◆ Action item: Print the data below verbatim, minus images.

Saved entries

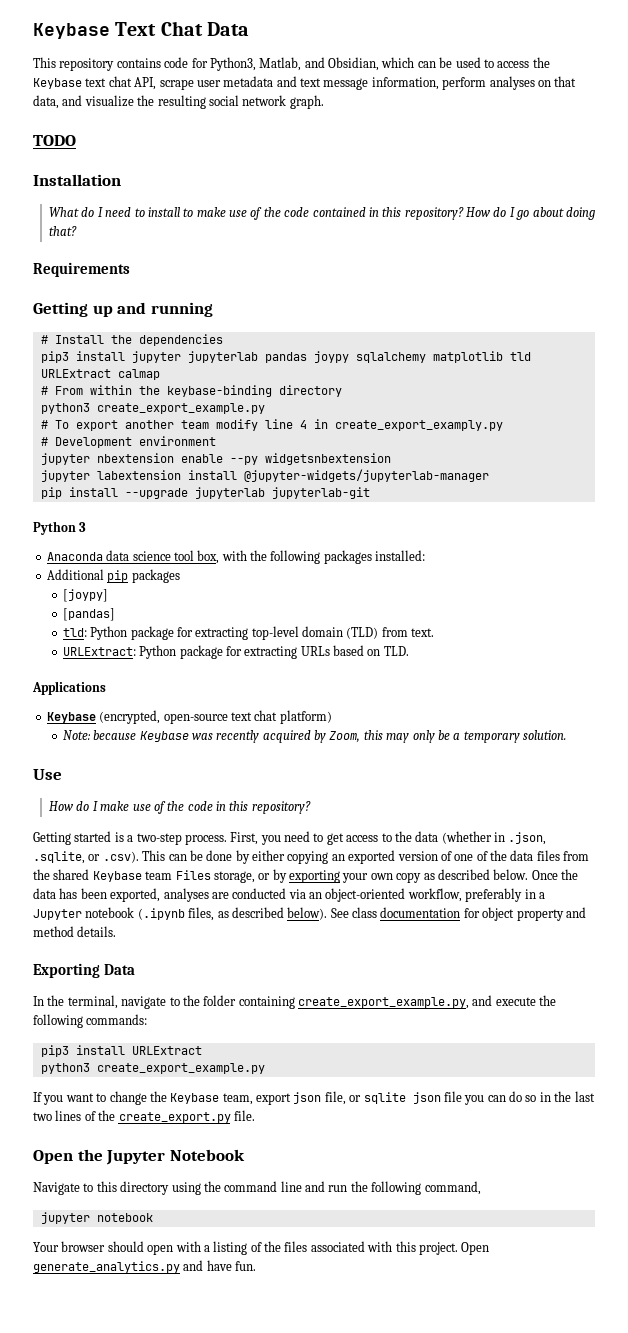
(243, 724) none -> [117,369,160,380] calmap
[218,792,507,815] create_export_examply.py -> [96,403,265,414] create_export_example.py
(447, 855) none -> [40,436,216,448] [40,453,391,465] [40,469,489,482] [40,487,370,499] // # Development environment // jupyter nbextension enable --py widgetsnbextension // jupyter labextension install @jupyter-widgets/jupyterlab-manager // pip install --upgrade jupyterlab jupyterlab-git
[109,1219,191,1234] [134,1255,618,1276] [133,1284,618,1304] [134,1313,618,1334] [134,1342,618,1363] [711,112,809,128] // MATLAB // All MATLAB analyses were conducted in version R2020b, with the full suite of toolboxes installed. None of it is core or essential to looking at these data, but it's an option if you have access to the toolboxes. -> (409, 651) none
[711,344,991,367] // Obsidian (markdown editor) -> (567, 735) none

◆ Answer below:
(243, 724) none -> [117,369,160,380] calmap
[218,792,507,815] create_export_examply.py -> [96,403,265,414] create_export_example.py
(447, 855) none -> [40,436,216,448] [40,453,391,465] [40,469,489,482] [40,487,370,499] // # Development environment // jupyter nbextension enable --py widgetsnbextension // jupyter labextension install @jupyter-widgets/jupyterlab-manager // pip install --upgrade jupyterlab jupyterlab-git
[109,1219,191,1234] [134,1255,618,1276] [133,1284,618,1304] [134,1313,618,1334] [134,1342,618,1363] [711,112,809,128] // MATLAB // All MATLAB analyses were conducted in version R2020b, with the full suite of toolboxes installed. None of it is core or essential to looking at these data, but it's an option if you have access to the toolboxes. -> (409, 651) none
[711,344,991,367] // Obsidian (markdown editor) -> (567, 735) none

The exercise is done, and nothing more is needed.